Paul Wellman

China hit back on President Donald Trump’s proposed steel tariffs this week with $3 billion in new fees for fruit, nuts, pork, and other exports from the United States. The laundry list of 128 items includes wine, which will require an additional 15 percent tariff, a significant sum for the $82 million of wine that the country imported last year. Exporting to China is not a huge business for most Santa Barbara vintners, according to Nicholas Miller of The Thornhill Companies, whose family owns numerous vineyards and wine brands. But he sells grapes to other California brands that export, and he calls the mood right now “guarded denial,” explaining that vintners remain hopeful that the tariffs won’t actually be enacted.

A few Santa Barbara wineries have invested considerable expense in China export, including Star Lane/Dierberg. “China is about 12 percent of our current export business but was one of our fastest growing in my tenure here,” said Dierberg’s winemaker, Tyler Thomas. “[T]he tariffs may certainly create headwinds to building that as quickly as we had hoped.” Luckily, the winery still has a good amount of already-imported inventory so can keep the price steady for now, according to JiaMin Dierberg.
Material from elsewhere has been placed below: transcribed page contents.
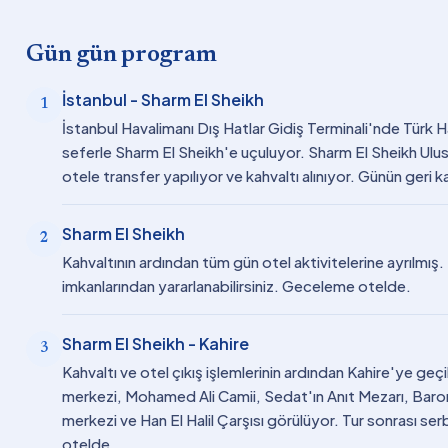
Gün gün program
İstanbul - Sharm El Sheikh
1
İstanbul Havalimanı Dış Hatlar Gidiş Terminali'nde Türk Hav
seferle Sharm El Sheikh'e uçuluyor. Sharm El Sheikh Ulusl
otele transfer yapılıyor ve kahvaltı alınıyor. Günün geri
Sharm El Sheikh
2
Kahvaltının ardından tüm gün otel aktivitelerine ayrılmış. K
imkanlarından yararlanabilirsiniz. Geceleme otelde.
Sharm El Sheikh - Kahire
3
Kahvaltı ve otel çıkış işlemlerinin ardından Kahire'ye geçi
merkezi, Mohamed Ali Camii, Sedat'ın Anıt Mezarı, Baron
merkezi ve Han El Halil Çarşısı görülüyor. Tur sonrası se
otelde.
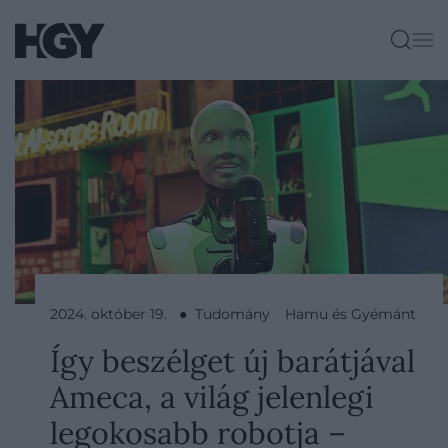
2024. október 19. ● Tudomány
Hamu és Gyémánt
Így beszélget új barátjával
Ameca, a világ jelenlegi
legokosabb robotja –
But fresh off the phone with that importer, she was concerned, explaining, “Building brands in wholesale market will become more difficult as we are competing with wines from all over the world, over quality and price.”

About four years ago, John Kochis founded a company called Aspira that grew to sell wine in 23 Chinese cities. He’s faced numerous challenges but calls the tariff the “final nail in the coffin.” He explained, “Even before the tariff, most customers were looking for wines with a case cost of under $30, which made for very lean margins. With the tariff, there is no room at all.”